A bigger problem still is that the operators who run these Christmas conveyor belt trips squeeze the suppliers in Lapland down to the very last cent, so they are working for very little, but serving crowds and crowds of people. Economically, the trips make little or no contribution to Lapland; environmentally, they promote a significant carbon footprint; and socially there’s no contribution either because it’s just a “pile them high” mentally with no consideration for spreading the word on how important it is to keep the old ways of living across Lapland alive.
What can you do?
Don’t bother. It’s costly, exhausting and absolutely not inline with benefitting Lapland’s economy or environment. There are other, far more magical, and, importantly, relaxing trips to Lapland that span four or five days and allow you to spend some quality time with Father Christmas, his wife and all of his little helpers.
Mining – turning minerals into money
Sadly, any destination sat on a lucrative bounty isn’t going to be safe from the perils of money-motivated damage for long and, ‘thanks’ to Lapland’s vast underground swathes of uranium, iron ore, nickel, phosphorous and other valuable rare earth minerals, huge stretches of Europe’s last wildernesses are at risk of damage and pollution as the international mining industry gears up to get stuck into the region’s billion-dollar mega mines.
Recent geological studies, undertaken by Finland's Natural Resources Institute and Lapland University, show that the environmental effects of mines will be reflected for decades in Finland's flora and fauna and can cause changes in the reproductive success of different species which may well result in a reduction of biodiversity.
"There are surprisingly few environmental studies on prevention of risks and adverse effects, as well as studies anticipating the effects of climate change. For example, melting of the regions with permafrost could increase acid mine drainage, which might increase the amount of heavy metals being carried into the soil from mines," says Anne Tolvanen, professor at the Natural Resources Institute Finland.
There's a mining boom across the region with hundreds of exploration permits applied for and granted. It's estimated that over an eighth of Finland has now been designated for mining and the Swedish government has also stated its plans to treble the amount of mines in Sweden.

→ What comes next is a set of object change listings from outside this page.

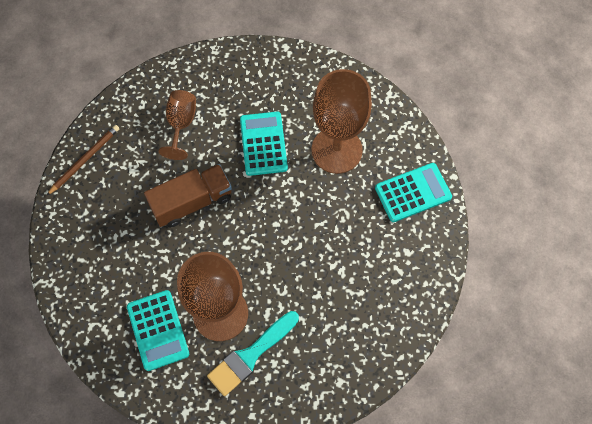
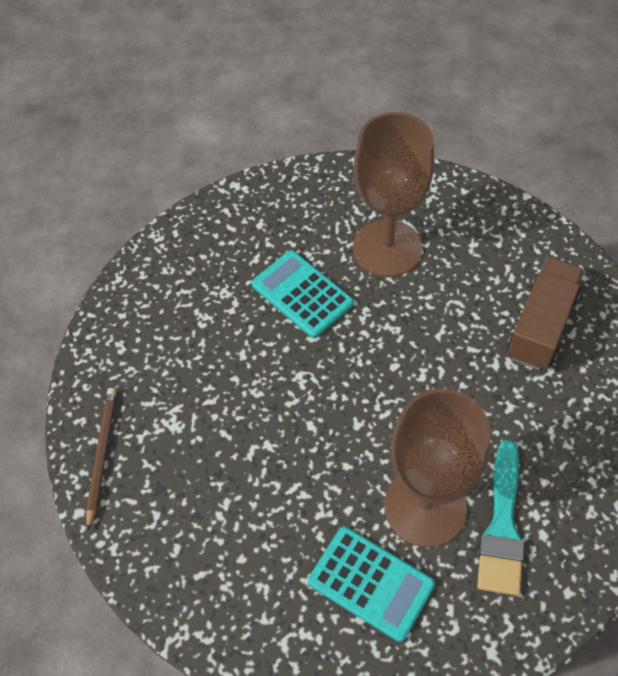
camera: 35 degrees left, 10 degrees down
brown truck [144,164,232,228] -> brown truck moved to [507,257,584,370]
brown goblet [159,90,196,160] -> none
turquoise calculator [375,163,452,222] -> none

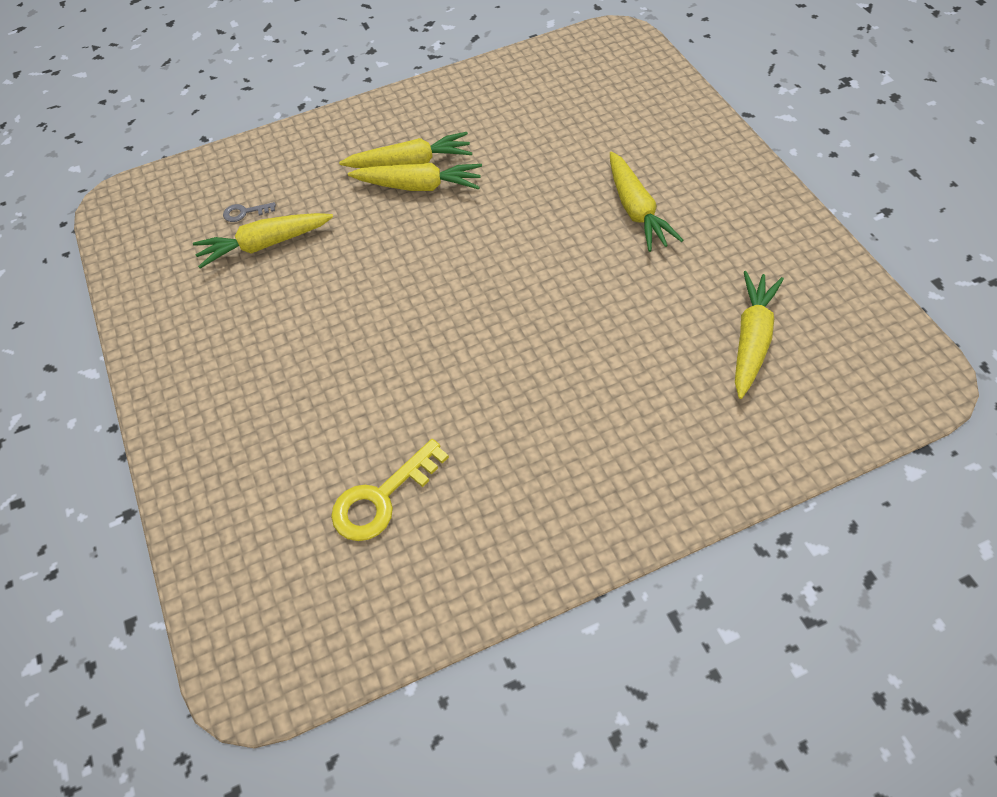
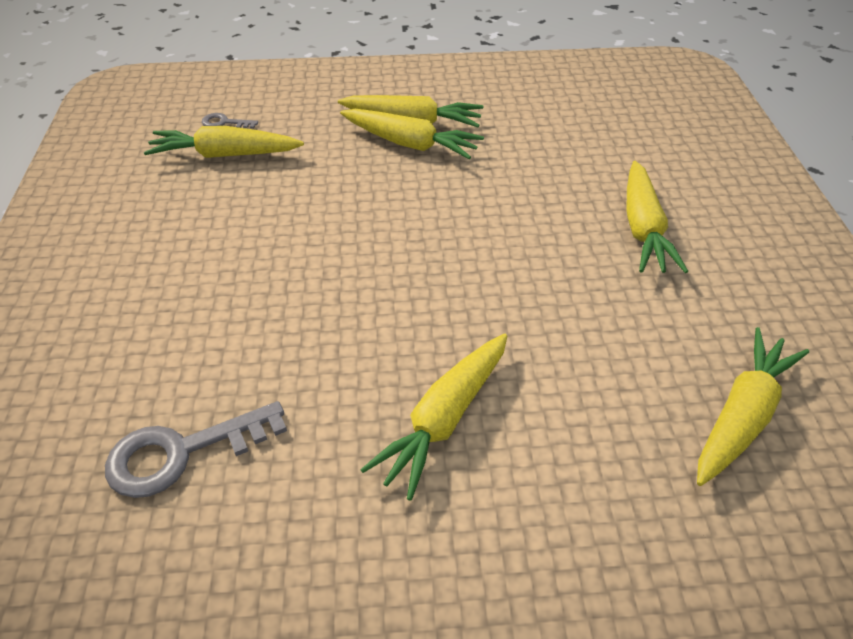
camera: 15 degrees right, 10 degrees down
yellow key [331,439,449,541] -> grey key [105,401,287,498]
none -> yellow carrot [360,334,507,501]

Such a rush is likely to bring permanent damage to Lapland’s unparalleled wilderness network of rivers, lakes and mountains, which are not only home to some of Europe’s largest mammals including lynx and bears, but is also home to many communities of indigenous Sámi people. They live by reindeer herding and fishing, which will undoubtedly be affected by such major disruption (not to mention the pollution that will inevitably be thrown up as a by-product), as will the whole point of Lapland’s tourist attraction – its pristine and peaceful nature.
What can you do?
Towns like Kiruna pride themselves on their mines because the industry provides local employment and keeps the money coming in. If you’re interested in exploring the mining culture across Lapland then do so in places that demonstrate a responsible commitment to the environment and the local economy, as opposed to those that are clearly only involved for their own gains.